GOP Establishment Has a Plan to Take the Nomination Away from Trump and Cruz

Just days before a crucial primary in Wisconsin, Cruz is leading that swing state according to most polls. Ryun agreed with that consensus, handicapping the race at 36 delegates for Cruz to 6 for Trump. Such an outcome would bring the race one step closer to a brokered convention… at which the Republican Establishment may very well attempt to steal the nomination from both Trump and Cruz, giving it to an Establishment pick who never competed in a single state primary.

“The thing that does trouble me, with everything that’s taking place right now, is Trump and Cruz are literally tearing each other apart, and the Establishment’s just sitting there,” said Ryun. “Quite frankly, I think they’ve got a plan that if nobody has the magic number come convention, that they’re going to put in place a plan that makes sure the Establishment wins in the end.”

“Some of my sources have told me about meetings that have taken place in the last few weeks, that there are serious conversations and plans to work some things on the convention floor,” he added.

Given the machinations of that not-so-secret conspiracy, it might have made sense for the two outsider candidates to join forces against in an “anti-Establishment ticket,” which would certainly have more than enough combined delegates to take the nomination… but Ryun thought the possibility of an alliance had been taken off the table by “Trump and Cruz tearing each other apart in a real vicious way, the last couple of weeks.”

“There’s such hard feelings between the two camps, between the Trump and Cruz camps, I don’t know if they’re going to be able to get together,” he lamented, after Bannon noted there was bad blood between the staffers on each side, as well as Donald Trump and Ted Cruz themselves.

“If Cruz could just take a moment – I know this is horrifying to Cruz supporters, that I’d even mention this – but if he could just take a moment and realize his mathematical chances of getting to 1,237 [delegates] are virtually impossible,” said Ryun. “If he continues down this path, neither he or Trump will probably come up with that number.

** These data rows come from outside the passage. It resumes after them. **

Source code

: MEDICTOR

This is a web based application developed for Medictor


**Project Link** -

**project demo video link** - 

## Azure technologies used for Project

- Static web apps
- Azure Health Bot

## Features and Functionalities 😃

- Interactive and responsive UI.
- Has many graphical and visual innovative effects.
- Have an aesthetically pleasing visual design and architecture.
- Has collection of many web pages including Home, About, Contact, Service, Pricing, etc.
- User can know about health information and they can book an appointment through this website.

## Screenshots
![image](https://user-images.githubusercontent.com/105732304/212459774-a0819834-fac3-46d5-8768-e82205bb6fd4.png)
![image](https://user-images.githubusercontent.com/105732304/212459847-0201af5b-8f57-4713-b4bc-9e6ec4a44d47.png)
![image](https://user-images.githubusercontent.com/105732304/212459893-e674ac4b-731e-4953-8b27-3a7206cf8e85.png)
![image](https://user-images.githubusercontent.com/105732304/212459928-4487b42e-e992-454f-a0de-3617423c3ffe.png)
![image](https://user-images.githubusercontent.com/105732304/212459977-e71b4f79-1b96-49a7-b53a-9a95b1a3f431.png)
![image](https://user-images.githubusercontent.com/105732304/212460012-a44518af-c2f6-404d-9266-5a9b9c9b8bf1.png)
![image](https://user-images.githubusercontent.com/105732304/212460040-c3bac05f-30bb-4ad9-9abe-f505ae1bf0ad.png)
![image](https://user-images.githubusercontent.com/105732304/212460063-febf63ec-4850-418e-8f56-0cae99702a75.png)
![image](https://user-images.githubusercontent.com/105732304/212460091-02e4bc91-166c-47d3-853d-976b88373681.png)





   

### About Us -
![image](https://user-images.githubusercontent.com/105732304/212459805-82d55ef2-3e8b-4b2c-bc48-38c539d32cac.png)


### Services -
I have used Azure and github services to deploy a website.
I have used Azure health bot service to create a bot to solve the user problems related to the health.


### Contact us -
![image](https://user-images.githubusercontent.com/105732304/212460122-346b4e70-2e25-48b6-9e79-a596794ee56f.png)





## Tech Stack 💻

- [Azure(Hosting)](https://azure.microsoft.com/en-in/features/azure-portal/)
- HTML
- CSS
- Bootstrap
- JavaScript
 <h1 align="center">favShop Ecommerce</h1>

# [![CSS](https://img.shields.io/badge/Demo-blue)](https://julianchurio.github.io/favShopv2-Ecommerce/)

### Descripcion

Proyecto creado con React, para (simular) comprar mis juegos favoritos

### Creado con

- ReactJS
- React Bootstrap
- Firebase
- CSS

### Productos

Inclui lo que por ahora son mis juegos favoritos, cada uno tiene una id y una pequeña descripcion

A couple of weeks ago, I thought Trump could get there. I’m starting to think he’s gonna fall a little short.”

Knowing that the Establishment hates Cruz as much as Trump, Ryun thought the Senator’s chances of winning the nomination on later rounds of balloting were no better than Trump’s, although Bannon argued that Cruz was a tough, skilled politician whose delegates were more firmly committed to him, making him a heavyweight contender in a floor fight.

“People have to decide: do they really want an anti-Establishment ticket, or not?” Ryun said.

If they do, they better get their heads together over the next few weeks and figure this one out.  If they don’t, if they want to roll the dice at the convention… listen, you’re playing on house rules.  The Party runs the convention, the Party runs the rules.  You’re gonna walk into, you know, essentially play a game by the house rules, and all of the rules are going to be stacked in their favor… I do not like the odds of it going into the convention and having an anti-Establishment walking out.

He said that if the Establishment wins a rigged game at the convention, it would be a “disaster.”

“If Trump were to walk in with, say, 150 – 200 delegates short, and the convention comes out, we have somebody that’s not named Trump, and quite frankly not named Cruz, we might as well stop campaigning,” Ryun said, warning that Democrat victory in the general election would be assured by a massive Republican Party betrayal of its voters.